You can do nothing and leave the tenancy with the three people who are currently on the tenancy or you can begin a new tenancy with the two remaining tenants. If you start a new tenancy, the third person is their issue - they'll be their lodger.

The new tenancy will need to be set up properly as a completely new agreement, nothing carries over from the previous tenancy.

This will still be a small HMO, so I'd imagine rent insurance might be tricky, but it's probably possible. But as the tenant's lodger is nothing to do with you, they're not a particular risk.

Or, as I say, just don't change anything.

Marie

If you do nothing at all the outgoing Tenant could still be liable for the performance of the contract.

I would agree with ending the first tenancy, put all three on individual AST's but before accepting this new person I would put them through Tenant Referencing.

You want to have a very solid inspection because the person leaving will still have a liability as long as the current tenancy continues.

I would increase rent to current market value to all of them and charge the two existing Tenants £50 for new contract, if they were not agreeable with all of this I would refuse the new person.

If you have any liabilities such as failing to serve the Prescribed Information relating to the deposit you can expect the outgoing Tenant to bring a claim for that and/or any other defect, so you might want to settle that if there is an issue.

The deposit will need to be returned and each Tenant provide again, you will need to serve all the paperwork to all Tenants.

Of course the first Tenancy might be past the the original term which would have created an SPT ( unless it was a CPT to begin with) so double for deposit sanctions if they are due.

You won't get rent protection insurance unless you do Tenant Referencing and such insurance may have terms reducing their liability if the proper tenants sublet.

You could issue each Tenant with their own 6 month contractual periodic tenancy and only accept the new tenant if they pass the referencing, in fact that would be my starting point, will the person they propose pass such referencing?

One has to ask why the existing Tenants do not want a contract with the new person, is it the notice flexibility they currently have or is this person unreliable.

At least this way it is clean, you get to increase the rent to market value and if any of them needs to leave in future you only have one person to deal with.

Quote from: captaincrunch on February 23, 2025, 12:55:25 PMHello.
I've had 3 tenants in my flat for 3 years on a single, joint tenancy agreement. All good.

However, one of them wants to move out in May, and the remaining tenants wish to bring in someone from spareroom.com. Naturally that adds an element of risk as the new tenant may turn out to be a financial risk or just batshit.

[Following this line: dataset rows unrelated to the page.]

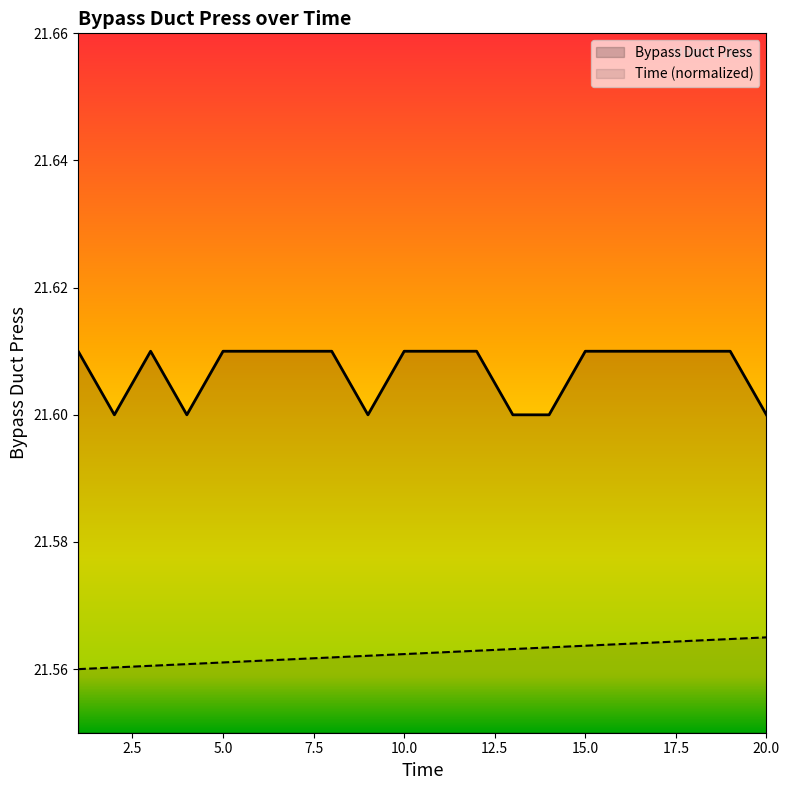

What is the highest value of the Time series?

21.6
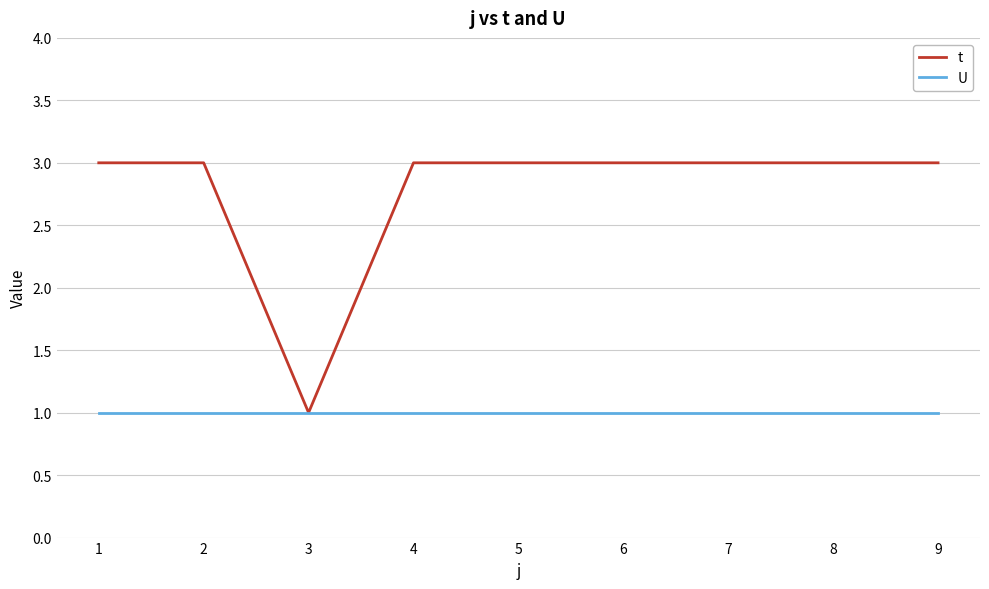

How many t values are between 3 and 4?

8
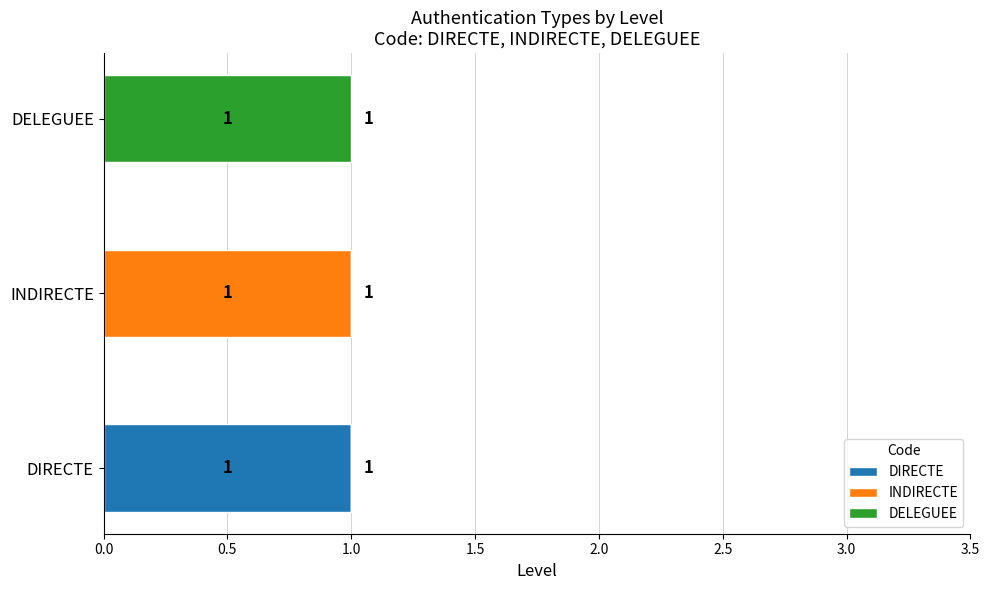

How many series are shown in this chart?

3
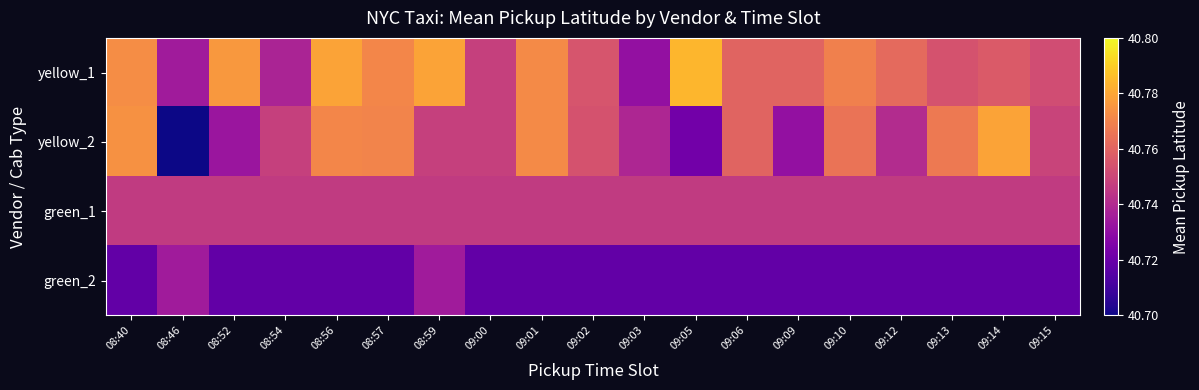

Reading left to right, transcribe all the data shown in this chart.

yellow_1: 08:40=40.8	08:46=40.7	08:52=40.8	08:54=40.7	08:56=40.8	08:57=40.8	08:59=40.8	09:00=40.7	09:01=40.8	09:02=40.8	09:03=40.7	09:05=40.8	09:06=40.8	09:09=40.8	09:10=40.8	09:12=40.8	09:13=40.8	09:14=40.8	09:15=40.8
yellow_2: 08:40=40.8	08:46=40.0	08:52=40.7	08:54=40.7	08:56=40.8	08:57=40.8	08:59=40.7	09:00=40.7	09:01=40.8	09:02=40.8	09:03=40.7	09:05=40.7	09:06=40.8	09:09=40.7	09:10=40.8	09:12=40.7	09:13=40.8	09:14=40.8	09:15=40.7
green_1: 08:40=40.7	08:46=40.7	08:52=40.7	08:54=40.7	08:56=40.7	08:57=40.7	08:59=40.7	09:00=40.7	09:01=40.7	09:02=40.7	09:03=40.7	09:05=40.7	09:06=40.7	09:09=40.7	09:10=40.7	09:12=40.7	09:13=40.7	09:14=40.7	09:15=40.7
green_2: 08:40=40.7	08:46=40.7	08:52=40.7	08:54=40.7	08:56=40.7	08:57=40.7	08:59=40.7	09:00=40.7	09:01=40.7	09:02=40.7	09:03=40.7	09:05=40.7	09:06=40.7	09:09=40.7	09:10=40.7	09:12=40.7	09:13=40.7	09:14=40.7	09:15=40.7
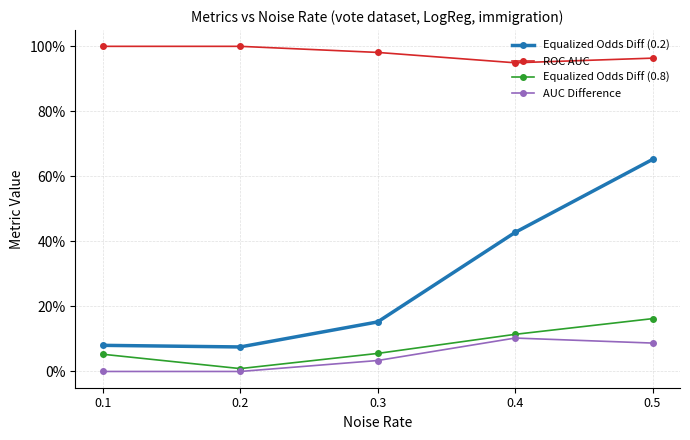

Reading left to right, transcribe all the data shown in this chart.

Equalized Odds Diff (0.2): 0.1=0.1	0.2=0.1	0.3=0.2	0.4=0.4	0.5=0.7
ROC AUC: 0.1=1.0	0.2=1.0	0.3=1.0	0.4=0.9	0.5=1.0
Equalized Odds Diff (0.8): 0.1=0.1	0.2=0.0	0.3=0.1	0.4=0.1	0.5=0.2
AUC Difference: 0.1=0.0	0.2=0.0	0.3=0.0	0.4=0.1	0.5=0.1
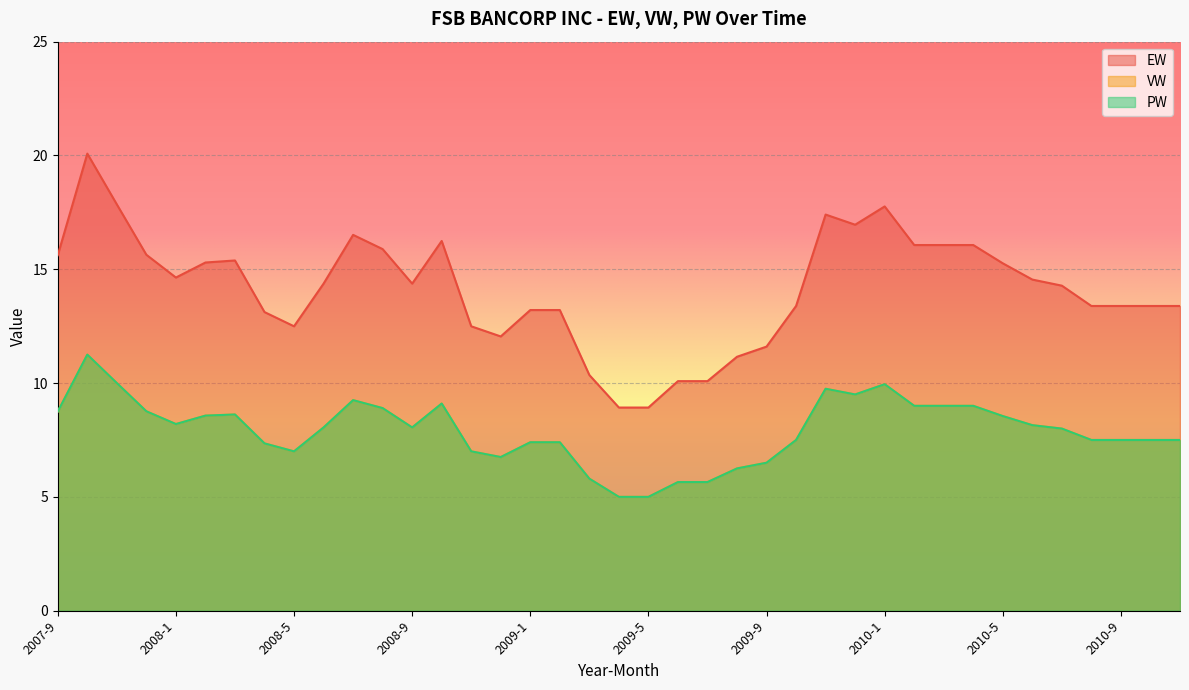

In PW, how many points are lower than both neighbors (excluding endpoints)?

5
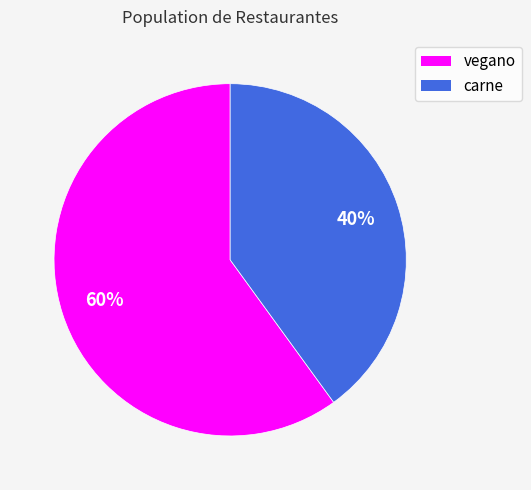

How many segments does this pie chart have?

2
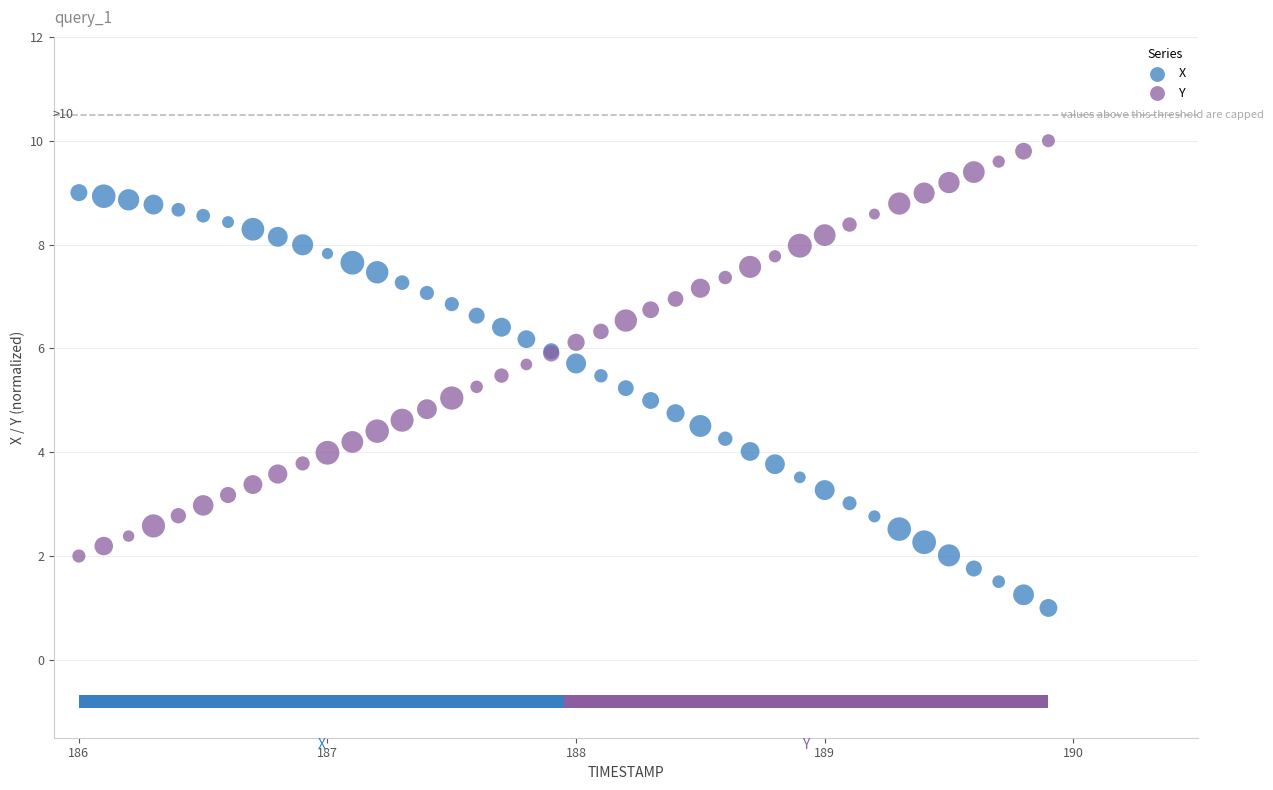

Which series contains the highest Y value?

Y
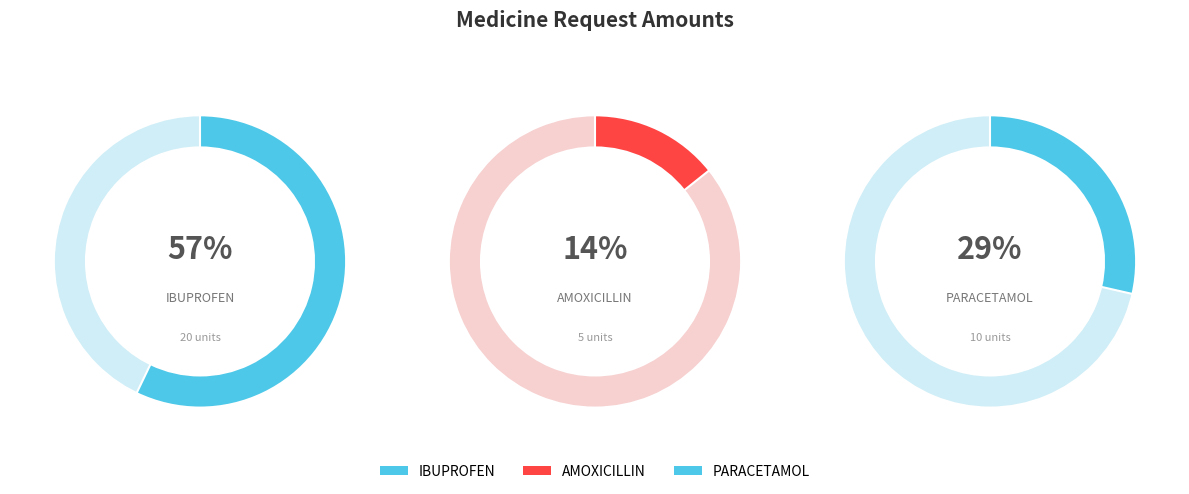

Between PARACETAMOL and IBUPROFEN, which is larger?

IBUPROFEN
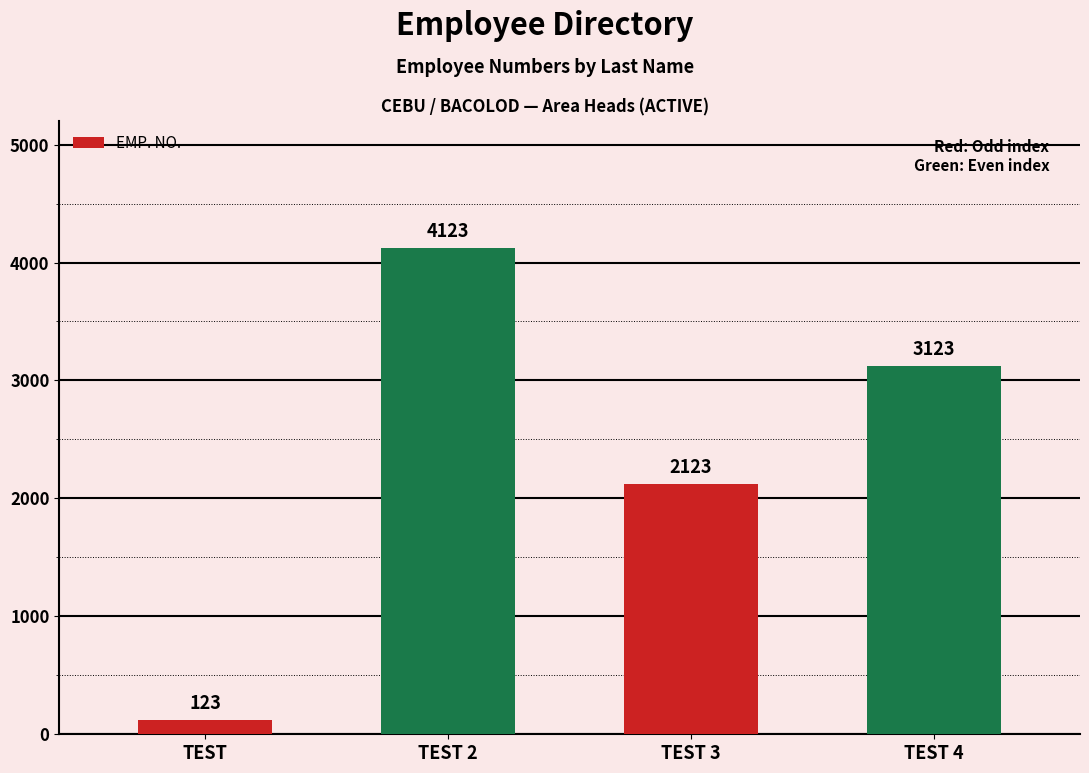

True or false: the data shows 3123 at TEST 4.

True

The existing tenants don't want a new contract with this 3rd person - which I get - but need to protect my interests and ensure I get my rent AND I can't evict if they don't.

Anyone else encountered this and found a way to minimise their risk? Would rent-protection insurance perhaps provide some kind of backstop?
thanks!

jpkeates

Quote from: Marie on February 24, 2025, 01:56:19 PMI would agree with ending the first tenancy, put all three on individual AST's but before accepting this new person I would put them through Tenant Referencing.
If they're on individual ASTs the landlord is responsible for the council tax.

QuoteI would increase rent to current market value to all of them and charge the two existing Tenants £50 for new contract, if they were not agreeable with all of this I would refuse the new person.
If these are new tenancies replacing periodic tenancies that £50 isn't allowed.

QuoteIf you have any liabilities such as failing to serve the Prescribed Information relating to the deposit you can expect the outgoing Tenant to bring a claim for that and/or any other defect, so you might want to settle that if there is an issue.
All of the tenants would have to make a claim.